##### SELECTED EXTRACT

You can choose different kernels during the training phase. The kernels are mapping functions, and they are used to determine the distance of a term vector from the edge of the class. For a description of each of the kernel mapping functions, see the documentation for cts:train
in the MarkLogic XQuery and XSLT Function Reference.
As part of the iterative nature of training to create a classifier specification, one of the overriding goals is to find the best threshold values for your classes and your content set. Ideally, you want to find thresholds that strike a balance between good precision and good recall (for details on precision and recall, see XML SVM Classifier). You use the cts:thresholds function to calculate the thresholds based on a training set. For an overview of the iterative process of finding the right thresholds, see Methodology For Determining Thresholds For Each Class.
Because the classifier operates from an XQuery context, and because it is built into MarkLogic Server, it is intrinsically XML-aware. This has many advantages. You can choose to classify based on a particular element or element hierarchy (or even a more complicated XML construct), and then use that classifier against either other like elements or element hierarchies, or even against a totally different set of element or element hierarchies. You can perform XML-based searches to find the best training data. If you have built XML structure into your content, you can leverage that structure with the classifier.
For example, if you have a set of articles that you want to classify, you can classify against only the <executive-summary>
section of the articles, which can help to exclude references to other content sections, and which might have a more universal style and language than the more detailed sections of the articles. This approach might result in using terms that are highly relevant to the topic of each article for determining class membership.
This section describes the training content set you use to create a classifier, and includes the following parts:
The quality of your classification can only be as good as the training set you use to run the classifier. It is extremely important to choose sample training nodes that not only represent obvious examples of a class, but also samples which represent edge cases that belong in or out of a class.
Because the process of classification is about determining the edges of the classes, having good samples that are close to this edge is important. You cannot always determine what constitutes an edge sample, though, by examining the training sample. It is therefore good practice to get as many different kinds of samples in the training set as possible.
As part of the process of training the classifier, you might need to add more samples, verify that the samples are actually good samples, or even take some samples away (if they turn out to be poor samples) from some classes. Also, you can specify negative samples for a class. It is an iterative process of finding the right training data and setting the various training options until you end up with a classifier that works well for your data.

##########

= WHAT TO DO =
• a. Decide whether each statement agrees with the classifier passage, answering yes or no and quoting the words that settle it: (i) the cts:thresholds function calculates thresholds from a training set; (ii) examining a training sample always shows whether it is an edge sample; (iii) a class can be given negative samples.
• b. Reproduce everything in the classifier passage from "Because the process" down to "set as possible.".
The records are separate from the classifier passage.

##### DATASET ENTRIES

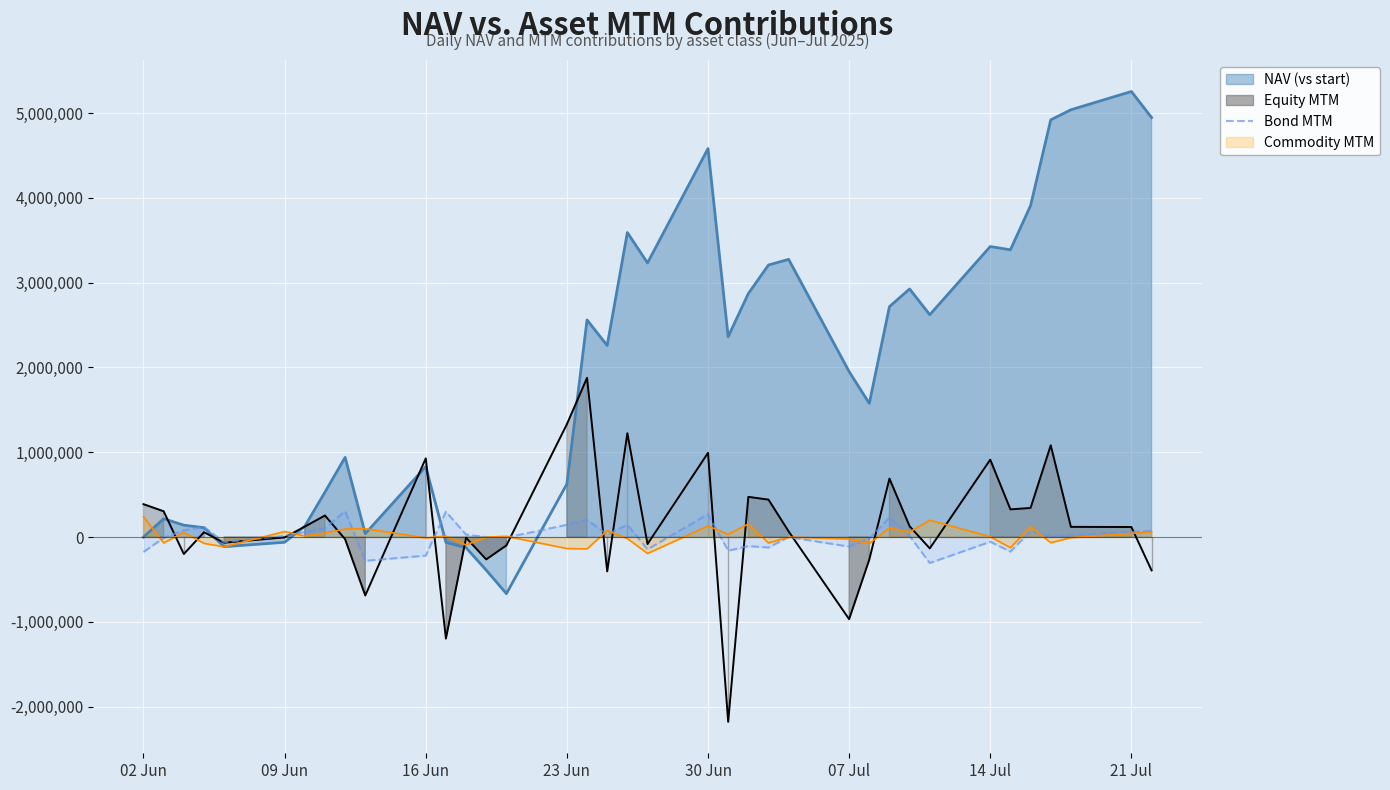

What is the highest value of the Commodity MTM series?

240320.0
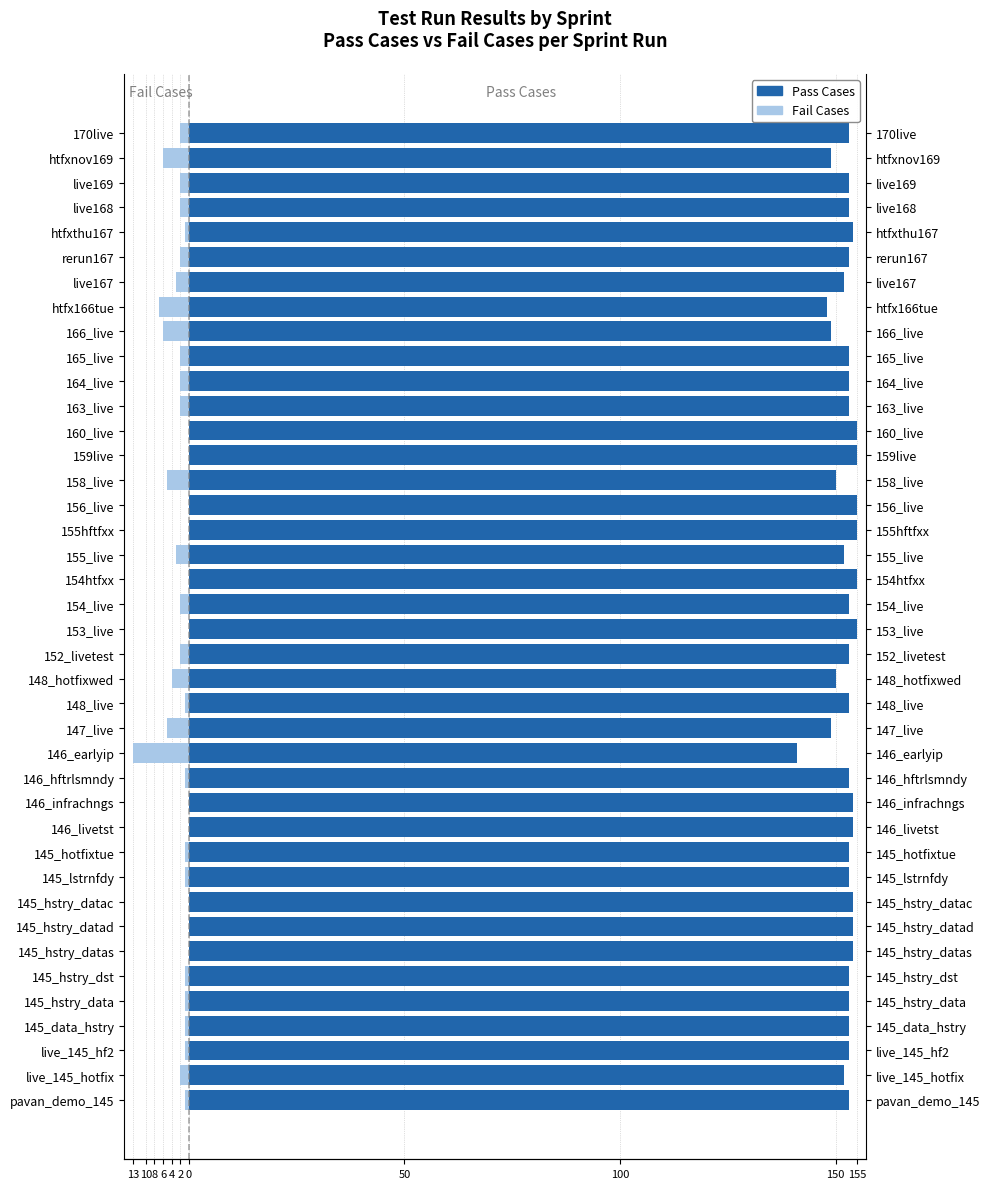

What is the greatest value displayed?

155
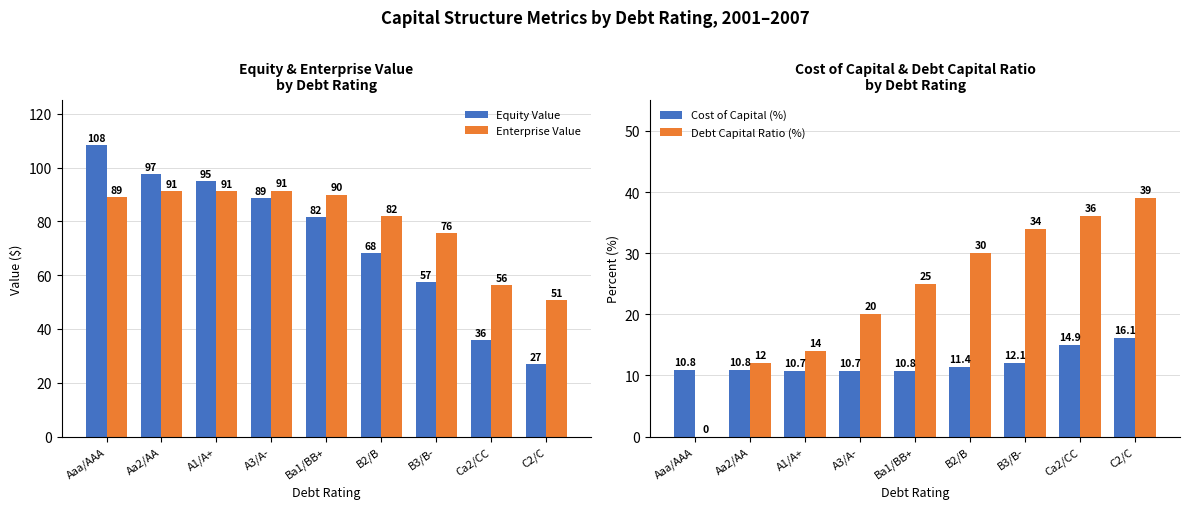

What is the spread (max minus min) of values at Aaa/AAA?

108.2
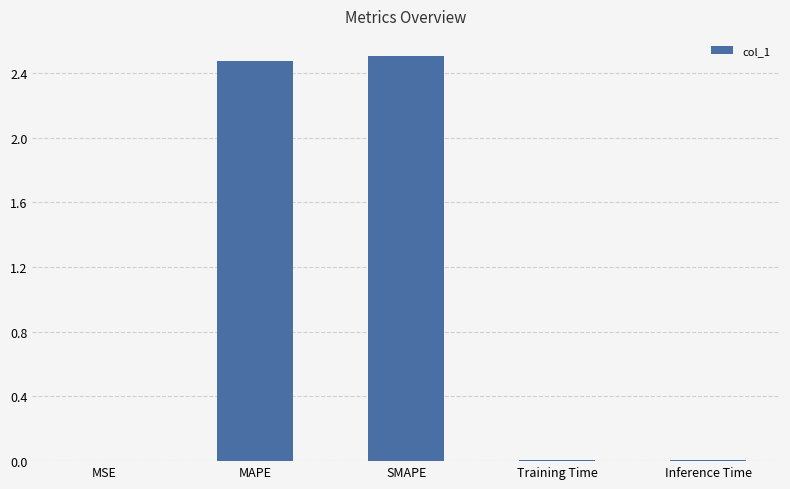

What is the sum of all values?

5.0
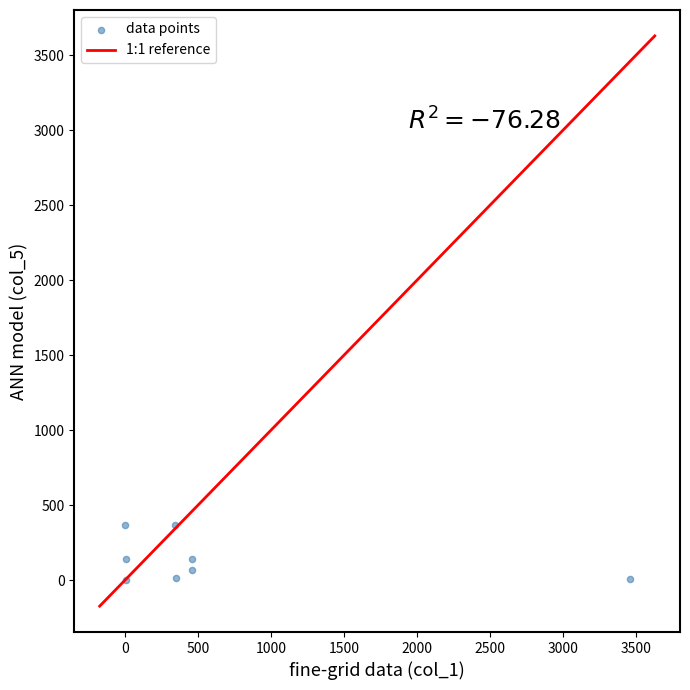

What is the range of Y values (max minus min)?

365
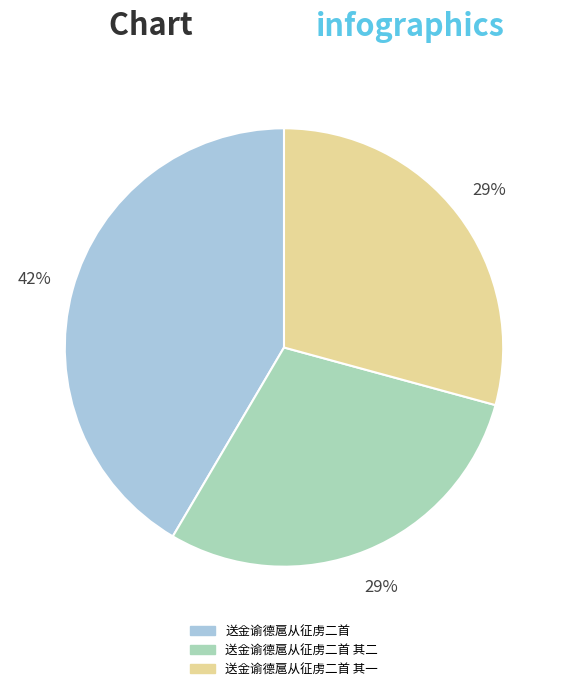

Is there a majority slice in this chart?

No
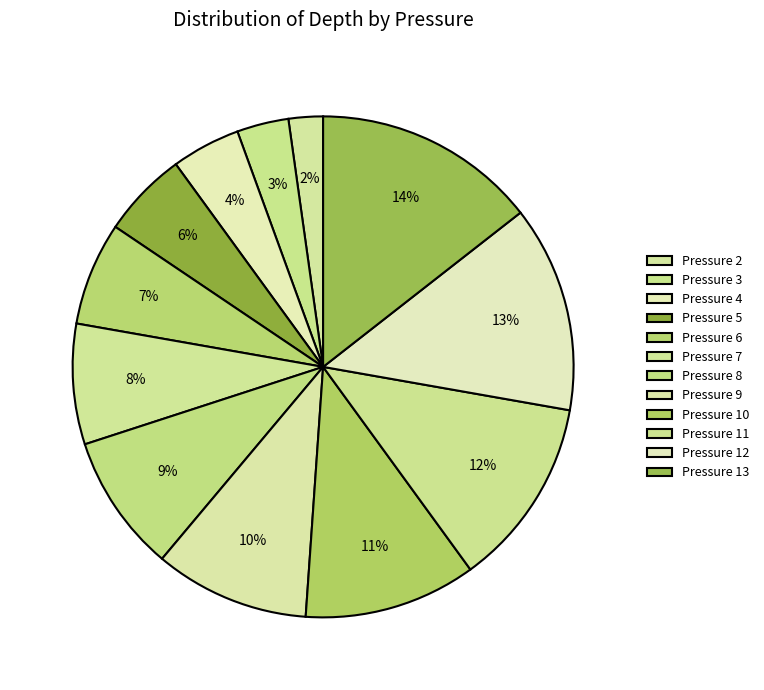

Does any single category account for the majority?

No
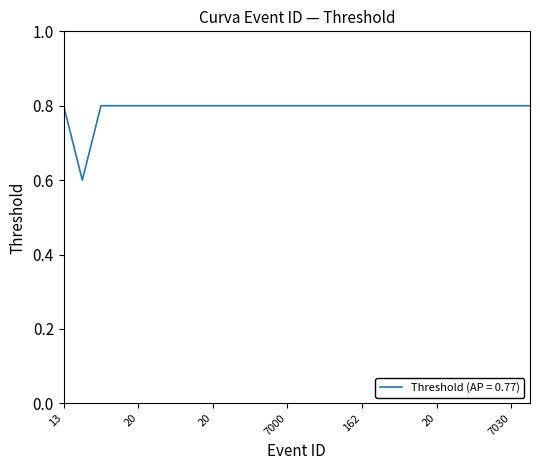

What is the maximum value shown in the chart?

0.8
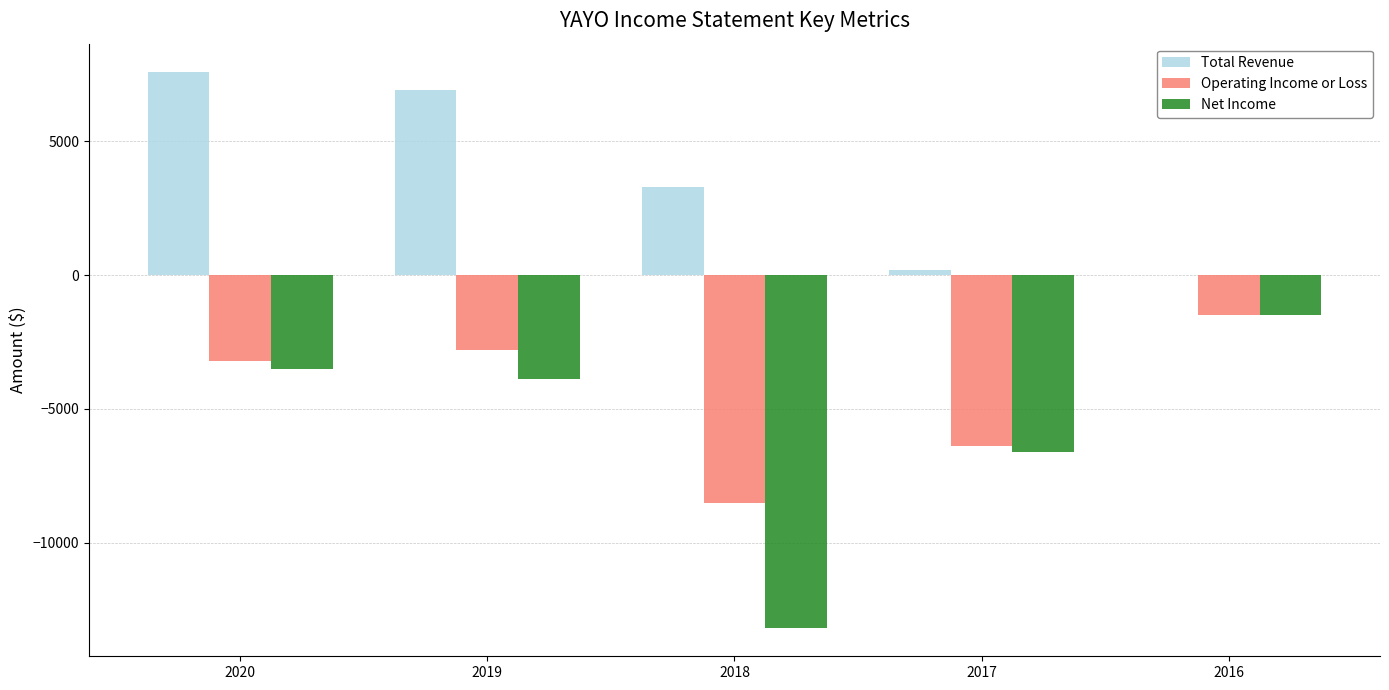

Reading left to right, extract all data points from this chart.

Total Revenue: 7600	6900	3300	200	0
Operating Income or Loss: -3200	-2800	-8500	-6400	-1500
Net Income: -3500	-3900	-13200	-6600	-1500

##########

= WRITTEN ANSWERS =
• a.
(i) Yes: "You use the cts:thresholds function to calculate the thresholds based on a training set."
(ii) No: "You cannot always determine what constitutes an edge sample, though, by examining the training sample."
(iii) Yes: "Also, you can specify negative samples for a class."

• b.
Because the process of classification is about determining the edges of the classes, having good samples that are close to this edge is important. You cannot always determine what constitutes an edge sample, though, by examining the training sample. It is therefore good practice to get as many different kinds of samples in the training set as possible.